Concordia's Thursday Report

Vol. 29, No.6

November 18, 2004

 

Mature students prove you can return to school

Keith Randall

More than 3,000 students without a CEGEP diploma are attending Concordia this year. They’re all over the age of 20, and many are well beyond that. They’ve been out of school for years, and they’re hitting the books again with varying degrees of trepidation.

Nikki Ratto, mother of two, returned when she was 35.

“There was fear and apprehension. It seems like your whole family, your whole community, have their eyes on you. Why is she going back so late? Is she going to succeed? Your kids expect you to do better. So you have a lot of pressure. That was the hardest part.”

Jean Sebastian Scott dropped out of CEGEP to work for three years. He knew he could improve his career track by going to university as a mature student.

“It’s scary when you’ve tasted autonomy. I was about 22 and it wasn’t a drastic difference, but you look at kids who have essentially been held by the hand and walked through the education system. You come back into it and it’s scary.”

Since 1978, the Centre for Mature Students has provided a nest for birds returning to the groves of academia. On the Centre’s website, director Robert Oppenheimer, a professor in the John Molson School of Business, advises students to make use of its support and guidance. “We’re here to help you!”

After humiliating rejections from other universities, Sebastian Scott learned that Concordia walks its talk.

“When I think of Concordia, I think of Brigeen Badour. She’s the first person on behalf of Concordia who told me to come right in. I sat down with Brigeen and we drew up a plan d’action.”

Badour, who has been with the Centre since 1987, is a mature student advisor at Loyola. Her role is to help potential, current and returning mature students reach their academic goals by stick-handling around the difficulties.

“One is juggling work, school and families. Another is re-learning their old study skills; maybe they’re rusty. The third is the transition stage, which can be a big adjustment for many.”

Scott’s plan led him through a full year of math and science catch-up, then to Exercise Science, and finally to 78 credits in Honours Biochemistry with a cumulative GPA of 4.18. He is still undecided about his future, whether it will lie in biochem research or sales, law or medicine.

Nikki Ratto said, “I started reading psychology books when I was pregnant about how to stimulate your kids, how to make them smart. You know, the mommy stuff.”

“One book led to another and it became a passion of mine. I’m preparing an application for graduate school next year. It’s all the way or nothing.”
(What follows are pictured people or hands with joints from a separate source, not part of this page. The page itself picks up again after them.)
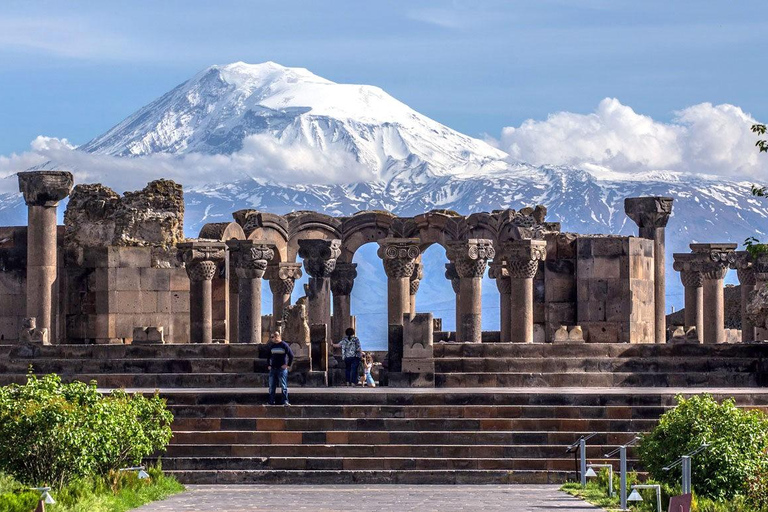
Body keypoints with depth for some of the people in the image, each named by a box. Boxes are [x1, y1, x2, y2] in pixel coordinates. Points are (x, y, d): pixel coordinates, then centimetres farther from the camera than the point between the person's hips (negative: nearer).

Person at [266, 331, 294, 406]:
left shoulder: (284, 345, -7)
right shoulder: (271, 346, 10)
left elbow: (291, 355, -5)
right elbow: (268, 356, 23)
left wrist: (288, 365, -8)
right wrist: (268, 365, 14)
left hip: (282, 369, -6)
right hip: (272, 369, 6)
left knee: (284, 386, -5)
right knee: (271, 387, 7)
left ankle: (285, 401, -4)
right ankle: (271, 402, 12)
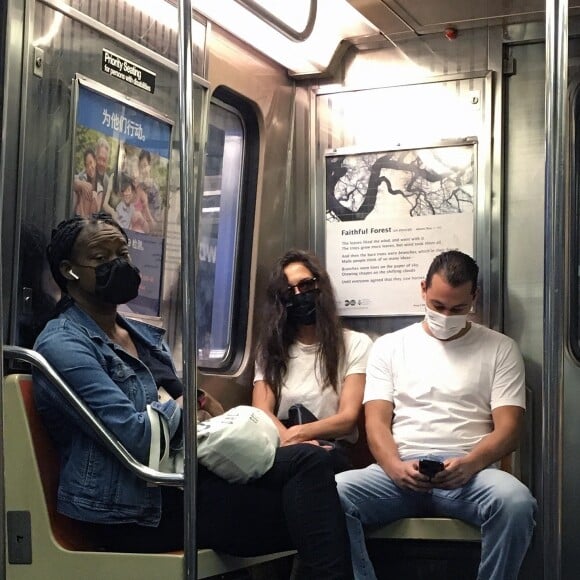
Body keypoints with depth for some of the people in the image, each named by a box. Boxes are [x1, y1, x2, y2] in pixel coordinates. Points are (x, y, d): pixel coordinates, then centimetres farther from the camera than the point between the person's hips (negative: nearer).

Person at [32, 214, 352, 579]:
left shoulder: (146, 336, 21)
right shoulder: (62, 345, -9)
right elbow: (139, 437, -20)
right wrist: (182, 404, 0)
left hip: (179, 473, 8)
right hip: (136, 507, -8)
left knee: (310, 461, -14)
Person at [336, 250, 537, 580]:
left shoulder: (500, 349, 12)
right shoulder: (389, 347, 15)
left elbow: (508, 429, 3)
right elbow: (377, 422, 7)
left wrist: (468, 464, -18)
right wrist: (396, 467, -16)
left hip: (469, 471, -1)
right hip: (400, 469, 1)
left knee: (515, 501, -36)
Now finishing a degree in Honours Psychology, she benefited from the help of student advisor Steve Clark. She thinks psych theory has focused her involvement with her church and her work as a teaching assistant and mature student mentor.

Scott works with the intellectually handicapped at West Montreal Readaptation Centre and picks up pocket money tutoring kids in science at his old high school, West Island College. He says older mature students in the Centre inspire him.

“If anything, I admire them more than what I’ve done. If you’ve gone ahead and built a family, built a home, there’s a lot more hanging over your head. I really admire those people and it speaks so much in terms of what Concordia’s doing.”